» Your task: Repeat the records below word for word, starting at the line that has "Log the length" and stopping after the line that has "Measured oxygen saturation: 90 %". Omit the pictures.

» Information given:
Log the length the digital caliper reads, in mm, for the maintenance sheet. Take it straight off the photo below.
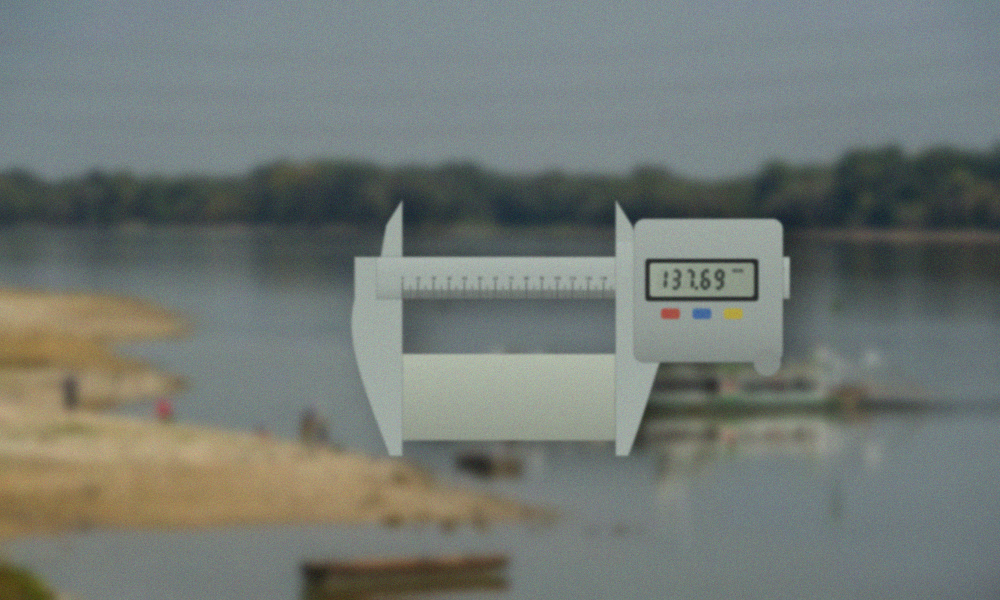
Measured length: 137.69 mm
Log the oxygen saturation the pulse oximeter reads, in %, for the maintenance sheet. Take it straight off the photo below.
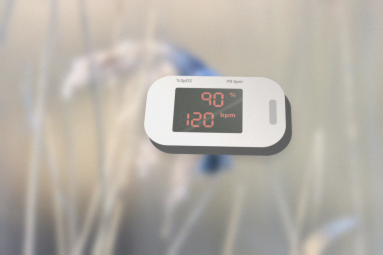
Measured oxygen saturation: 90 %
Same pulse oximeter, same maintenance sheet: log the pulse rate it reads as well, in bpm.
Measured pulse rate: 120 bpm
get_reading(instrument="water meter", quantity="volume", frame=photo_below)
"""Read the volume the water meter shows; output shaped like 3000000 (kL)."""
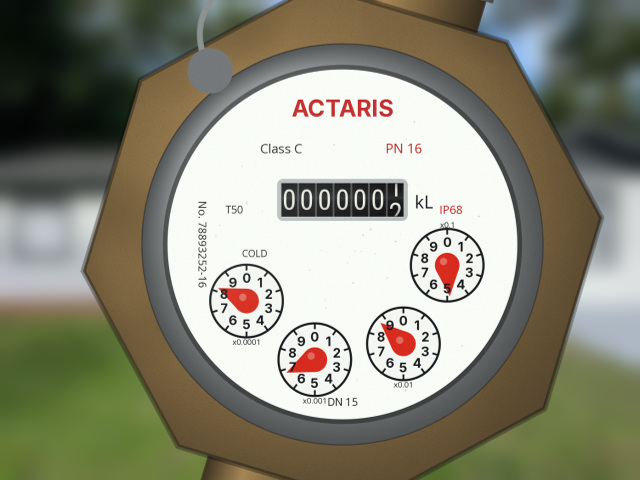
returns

* * *

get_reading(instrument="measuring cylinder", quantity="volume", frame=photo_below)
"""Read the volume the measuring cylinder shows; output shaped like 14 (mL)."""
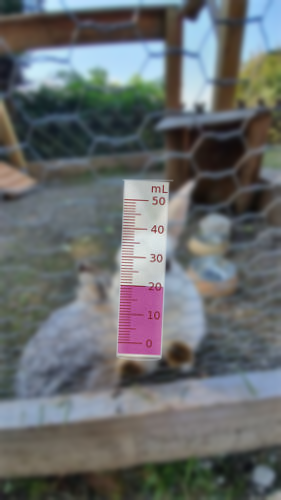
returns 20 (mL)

---

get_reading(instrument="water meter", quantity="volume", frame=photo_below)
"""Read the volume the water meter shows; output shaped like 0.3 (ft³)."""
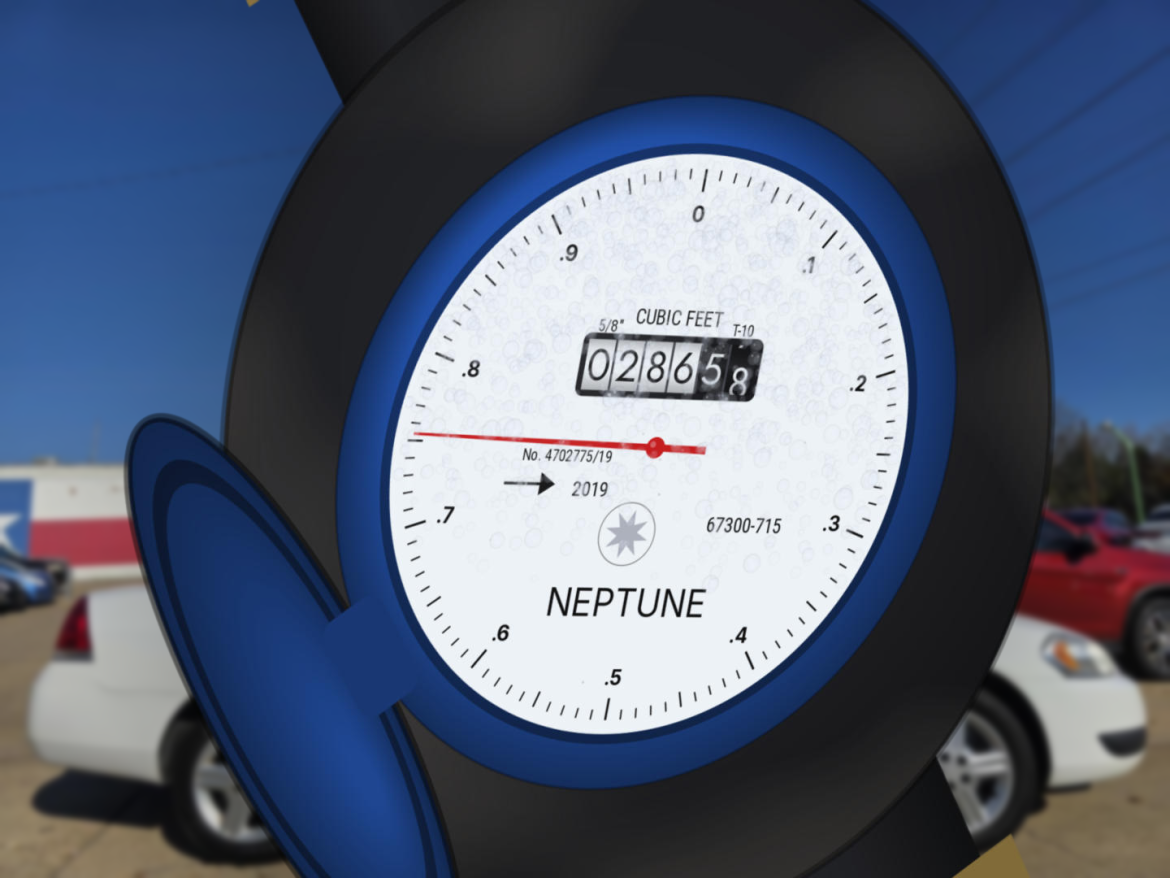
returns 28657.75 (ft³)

» Answer area:
Log the length the digital caliper reads, in mm, for the maintenance sheet. Take it straight off the photo below.
Measured length: 137.69 mm
Log the oxygen saturation the pulse oximeter reads, in %, for the maintenance sheet. Take it straight off the photo below.
Measured oxygen saturation: 90 %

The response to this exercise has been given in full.